MR analysis using MiBioGen and depression GWAS data revealed no consistent causal relationships between bacterial taxa and MDD. However, mediation analyses showed that Bacteroides mediated 3–8% of single lifestyle effects and up to 61% of total effects on MDD, with notable contributions for healthy weight, physical activity, and diet. Specific taxa such as Bacteroides pectinophilus group, Victivallis, and Tyzzerella mediated 14–16%, 3–6%, and 4% of certain lifestyle effects, respectively. Additionally, a history of supplementation with Lactobacillus and Bifidobacteria probiotics was positively associated with MDD, indicating potential microbial alterations in individuals with depressive disorders. The integration of multiple bacterial taxa into a microbiome risk score outperformed single-taxon associations, achieving an AUC of 0.6 and demonstrating its potential to capture broader microbial patterns.
Our findings reveal consistent microbial signatures linked to MDD. Individuals with a history of MDD exhibited notably reduced microbiome alpha diversity but higher relative abundance of SCFA-producing bacteria. These results suggest that the gut microbiota may play a significant role in the pathophysiology of MDD and highlight the importance of microbial composition in understanding and potentially managing MDD.

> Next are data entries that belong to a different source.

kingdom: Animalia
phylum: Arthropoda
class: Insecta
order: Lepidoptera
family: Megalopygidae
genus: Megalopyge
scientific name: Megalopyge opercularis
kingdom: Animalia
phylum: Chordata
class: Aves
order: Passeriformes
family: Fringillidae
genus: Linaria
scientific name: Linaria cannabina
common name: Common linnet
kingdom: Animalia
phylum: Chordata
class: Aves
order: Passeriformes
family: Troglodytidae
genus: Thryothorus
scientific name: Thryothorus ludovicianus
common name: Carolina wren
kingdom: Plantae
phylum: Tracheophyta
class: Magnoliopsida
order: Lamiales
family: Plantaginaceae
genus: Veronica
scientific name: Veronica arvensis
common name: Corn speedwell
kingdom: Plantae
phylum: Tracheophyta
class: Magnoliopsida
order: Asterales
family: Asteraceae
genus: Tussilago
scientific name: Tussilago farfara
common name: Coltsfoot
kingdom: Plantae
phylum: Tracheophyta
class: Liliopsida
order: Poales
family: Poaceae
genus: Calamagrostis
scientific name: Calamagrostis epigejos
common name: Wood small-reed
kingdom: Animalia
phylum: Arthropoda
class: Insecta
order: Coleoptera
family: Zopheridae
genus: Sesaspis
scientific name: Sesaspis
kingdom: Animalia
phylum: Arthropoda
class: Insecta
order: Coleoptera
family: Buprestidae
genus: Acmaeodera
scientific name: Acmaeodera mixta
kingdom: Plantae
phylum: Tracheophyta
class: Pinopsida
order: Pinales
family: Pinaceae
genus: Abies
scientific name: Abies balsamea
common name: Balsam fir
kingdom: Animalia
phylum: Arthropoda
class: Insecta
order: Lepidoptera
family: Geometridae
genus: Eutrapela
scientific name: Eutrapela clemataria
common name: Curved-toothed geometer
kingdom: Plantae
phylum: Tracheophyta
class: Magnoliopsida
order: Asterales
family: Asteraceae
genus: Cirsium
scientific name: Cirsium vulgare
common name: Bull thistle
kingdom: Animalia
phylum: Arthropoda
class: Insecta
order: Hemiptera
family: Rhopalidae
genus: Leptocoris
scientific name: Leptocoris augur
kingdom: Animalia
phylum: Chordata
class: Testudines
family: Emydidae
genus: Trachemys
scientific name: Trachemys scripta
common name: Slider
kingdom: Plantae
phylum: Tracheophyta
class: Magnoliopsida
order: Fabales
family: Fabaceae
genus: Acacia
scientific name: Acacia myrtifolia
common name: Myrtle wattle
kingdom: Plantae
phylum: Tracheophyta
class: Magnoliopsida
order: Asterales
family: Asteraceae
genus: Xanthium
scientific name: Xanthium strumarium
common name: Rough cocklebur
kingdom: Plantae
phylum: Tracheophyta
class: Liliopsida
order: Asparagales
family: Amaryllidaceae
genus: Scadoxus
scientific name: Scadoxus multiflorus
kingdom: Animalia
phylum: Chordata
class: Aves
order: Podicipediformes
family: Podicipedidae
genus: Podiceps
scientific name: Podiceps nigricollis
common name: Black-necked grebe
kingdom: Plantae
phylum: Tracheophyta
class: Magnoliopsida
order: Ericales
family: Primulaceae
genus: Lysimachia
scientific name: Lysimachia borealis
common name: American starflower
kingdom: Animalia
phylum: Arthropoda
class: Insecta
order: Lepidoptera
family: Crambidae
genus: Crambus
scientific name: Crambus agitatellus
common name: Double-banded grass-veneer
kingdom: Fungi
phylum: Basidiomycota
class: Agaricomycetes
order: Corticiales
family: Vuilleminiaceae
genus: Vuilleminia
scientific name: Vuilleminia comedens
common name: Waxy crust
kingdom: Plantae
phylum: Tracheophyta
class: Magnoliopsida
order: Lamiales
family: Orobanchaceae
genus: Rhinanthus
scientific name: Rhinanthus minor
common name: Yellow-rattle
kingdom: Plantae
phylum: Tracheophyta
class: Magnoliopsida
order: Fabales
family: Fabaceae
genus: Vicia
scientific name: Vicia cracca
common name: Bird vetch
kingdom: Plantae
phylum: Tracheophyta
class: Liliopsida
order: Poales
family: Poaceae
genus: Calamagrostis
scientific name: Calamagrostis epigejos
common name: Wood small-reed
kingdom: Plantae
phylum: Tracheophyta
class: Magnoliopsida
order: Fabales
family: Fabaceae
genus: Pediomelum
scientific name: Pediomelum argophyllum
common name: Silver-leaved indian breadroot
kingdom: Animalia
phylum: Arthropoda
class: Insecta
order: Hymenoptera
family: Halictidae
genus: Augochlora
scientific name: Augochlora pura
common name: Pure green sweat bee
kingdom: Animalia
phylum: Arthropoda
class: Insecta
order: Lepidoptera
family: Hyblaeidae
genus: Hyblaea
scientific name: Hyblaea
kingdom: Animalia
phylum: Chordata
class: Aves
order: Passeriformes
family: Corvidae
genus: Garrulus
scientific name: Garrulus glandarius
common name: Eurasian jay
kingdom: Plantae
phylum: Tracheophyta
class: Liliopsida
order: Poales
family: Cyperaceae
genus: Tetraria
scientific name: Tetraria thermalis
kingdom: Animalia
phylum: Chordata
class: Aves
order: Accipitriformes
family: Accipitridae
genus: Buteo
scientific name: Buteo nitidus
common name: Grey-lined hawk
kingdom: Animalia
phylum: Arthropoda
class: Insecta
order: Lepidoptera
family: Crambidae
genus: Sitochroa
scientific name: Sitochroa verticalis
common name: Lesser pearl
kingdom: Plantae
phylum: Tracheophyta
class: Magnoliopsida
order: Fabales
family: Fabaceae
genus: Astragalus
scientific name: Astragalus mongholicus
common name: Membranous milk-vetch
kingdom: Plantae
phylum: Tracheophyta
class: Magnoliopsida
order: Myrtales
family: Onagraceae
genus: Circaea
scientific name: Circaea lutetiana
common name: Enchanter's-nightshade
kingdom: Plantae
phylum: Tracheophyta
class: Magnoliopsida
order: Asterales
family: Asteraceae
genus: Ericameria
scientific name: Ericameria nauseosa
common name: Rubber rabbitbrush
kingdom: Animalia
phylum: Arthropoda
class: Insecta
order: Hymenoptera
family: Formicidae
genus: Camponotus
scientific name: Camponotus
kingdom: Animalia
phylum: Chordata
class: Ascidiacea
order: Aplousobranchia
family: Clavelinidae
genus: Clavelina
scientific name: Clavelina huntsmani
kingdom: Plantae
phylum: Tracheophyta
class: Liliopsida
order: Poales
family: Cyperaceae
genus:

Bin Chicken: targeted metagenomic coassembly for the efficient recovery of novel genomes
By Samuel Aroney, Queensland University of Technology, Australia
Recovery of microbial genomes from metagenomic datasets has provided genomic representation for hundreds of thousands of species from diverse biomes. However, low abundance microorganisms are often missed due to insufficient genomic coverage. Here we present Bin Chicken, an algorithm which substantially improves genome recovery through automated, targeted selection of metagenomes for coassembly based on shared marker gene sequences derived from raw reads. Marker gene sequences that are divergent from known reference genomes can be further prioritised, providing an efficient means of recovering highly novel genomes. Applying Bin Chicken to public metagenomes and coassembling 800 sample-groups recovered 77,562 microbial genomes, including the first genomic representatives of 6 phyla, 41 classes, and 24,028 species. These genomes expand the genomic tree of life and uncover a wealth of novel microbial lineages for further research.
MicroTalks
Succinic semialdehyde derived from the gut microbiota can promote the proliferation of adult T-cell leukemia/lymphoma cells
By Nodoka Chiba, Institute of Science Tokyo, Japan
Adult T-cell leukemia/lymphoma (ATLL) is a refractory blood cancer with severe immunodeficiency resulting from retroviral infection. ATLL develops in only 5 % of HTLV-1-infected individuals, but the entire mechanism of ATLL progression remains unknown. Since recent studies have reported that the gut microbiome influences the progression of various diseases, we hypothesized that ATLL is also related to the gut microbiome and aimed to investigate this relationship.
We analyzed the taxonomic and functional profiles of the gut microbiota of ATLL patients (n = 28) and HTLV-1-infected individuals (n = 37). We found that the succinic semialdehyde (SSA) synthesis pathway was significantly enriched in the gut microbiome of ATLL patients (P = 0.000682), and Klebsiella, whose abundance was significantly greater in ATLL patients and high-risk HTLV-1-infected individuals (P = 0.0326), was the main contributor to this pathway. Administration of SSAs to ATLL cell lines resulted in significant cell proliferation. Herein, we propose that the gut microbiome can regulate ATLL progression via metabolites.